The producer of "Ogogo," Shawn Everett, has worked with rootsy bands such as Alabama Shakes as well as indie-rockers Broken Social Scene and Grizzly Bear. He incorporated some of those warped sounds by routing music through various electronic filters, which pose challenges in bringing the songs to the stage.
"On the one hand I didn't want it to revert to sound like Jam Band 101 or something horrible like that, but on the other hand to mimic everything from the studio wouldn't be doing justice to the fact that the stage is a different context," Gordon said. "At least three of the band members have a collection of samples like that that they can pull up at certain moments, but I thought that they should more be thinking in the way we were thinking while we were in the studio and re-experiment fresh."
Gordon also lives on opposite ends of the spectrum when considering how different his solo work should be from Phish. "Sometimes I wake up and I think, 'Do we really need another jam band when I already have one?' and we've played 2,000 shows (as Phish) and we're still going strong, and do I need to improvise at all (solo)?" he said. "Sometimes I think I just appreciate that someone can make a great pop song or something, a radio song. It's such an incredible craft."
Yet there are times when he answers "Yes" to the question of whether he needs another jam band, referring to those "peak experiences" he gets from Phish's more-extraordinary moments of improvisation.
"I get reminded that, 'Oh, yeah, if it can feel like this quintet is an object that's flying and floating over the trees and the rhythm and the sounds have created that feeling in me, then why would I not want that?'" Gordon said. "Now it's happening in new ways (in the solo band). It's getting telepathic despite the less amount of time that we've had together."
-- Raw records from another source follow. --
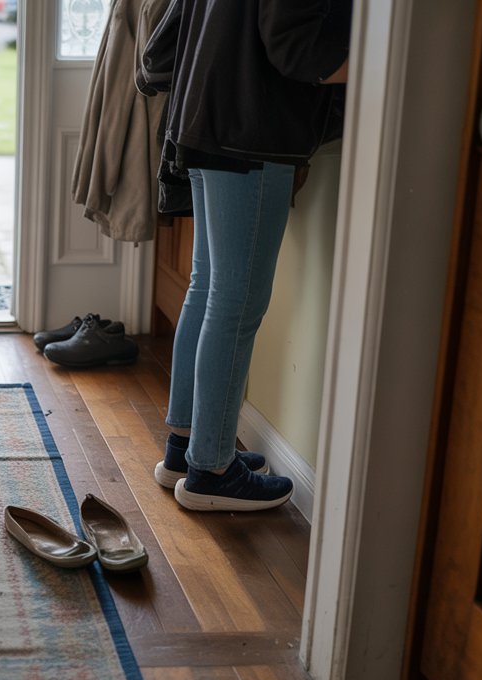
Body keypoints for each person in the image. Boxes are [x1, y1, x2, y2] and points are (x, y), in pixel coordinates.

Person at [139, 0, 350, 512]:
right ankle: (211, 471)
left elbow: (160, 51)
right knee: (234, 306)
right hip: (250, 134)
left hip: (201, 120)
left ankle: (186, 450)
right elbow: (297, 49)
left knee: (209, 289)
Gordon mostly notices how Phish influences his solo work, but he does take lessons from his own band to Phish. "To be in that role of making a lot of decisions, I think it carries over when I go back to Phish and I'm just more confident in my feeling on stage and my playing, my singing, my songwriting. I think I'm just bringing more to the table because I'm developing myself more."
He said Myers, leader of the Burlington-based world-music group Barika, has evolved in his years in the solo band. "He keeps his personality intact but he reinvents himself over and over," Gordon said, noting that Myers has taken on more electronic experimentation in addition to his work on percussion and the ngoni, an African string instrument. "It's just really cool to see someone reinvent themselves, and even with his own band, just going to see Barika and getting pretty inspired about what he does there."
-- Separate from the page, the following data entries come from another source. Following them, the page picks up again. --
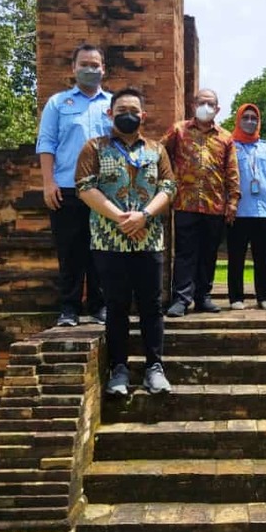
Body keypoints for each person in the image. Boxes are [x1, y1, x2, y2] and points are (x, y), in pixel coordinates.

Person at [75, 86, 177, 395]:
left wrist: (144, 216)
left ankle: (154, 368)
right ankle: (118, 369)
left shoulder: (156, 150)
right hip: (109, 242)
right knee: (116, 306)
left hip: (149, 240)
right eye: (121, 111)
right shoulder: (95, 147)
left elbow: (169, 187)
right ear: (110, 114)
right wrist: (121, 217)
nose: (128, 116)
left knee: (151, 305)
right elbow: (84, 187)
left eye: (133, 111)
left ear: (143, 115)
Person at [36, 43, 112, 327]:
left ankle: (98, 306)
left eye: (95, 65)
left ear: (103, 69)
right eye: (84, 64)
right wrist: (48, 182)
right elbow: (46, 143)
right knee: (70, 251)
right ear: (74, 68)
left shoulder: (112, 105)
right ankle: (69, 309)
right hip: (67, 187)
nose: (90, 69)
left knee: (100, 250)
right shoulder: (58, 103)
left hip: (104, 190)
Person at [161, 88, 240, 317]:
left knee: (208, 253)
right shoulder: (178, 130)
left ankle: (203, 296)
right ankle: (181, 299)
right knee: (185, 252)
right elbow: (160, 155)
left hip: (214, 205)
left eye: (211, 103)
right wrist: (165, 186)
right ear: (193, 104)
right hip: (185, 203)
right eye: (202, 102)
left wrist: (233, 201)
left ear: (217, 109)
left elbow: (232, 171)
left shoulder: (226, 137)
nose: (206, 106)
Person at [227, 104, 266, 310]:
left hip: (265, 209)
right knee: (236, 256)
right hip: (239, 209)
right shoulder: (230, 145)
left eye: (254, 118)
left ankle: (264, 297)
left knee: (263, 256)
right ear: (239, 120)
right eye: (246, 117)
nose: (250, 122)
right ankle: (236, 298)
Gordon said he is continually "inspired by everything Burlington has" creatively. That helps fuel him as he continues to work on expressing his creativity in Phish and in unique ways on his own.
"I bet all artists go through this, which is, 'Where do you stretch away into what you're doing in the present moment and where do you allow the influences and the traditions to seep in?'" Gordon said. "I think that it's probably a balancing act that people often teeter-totter on. But it's fun for me."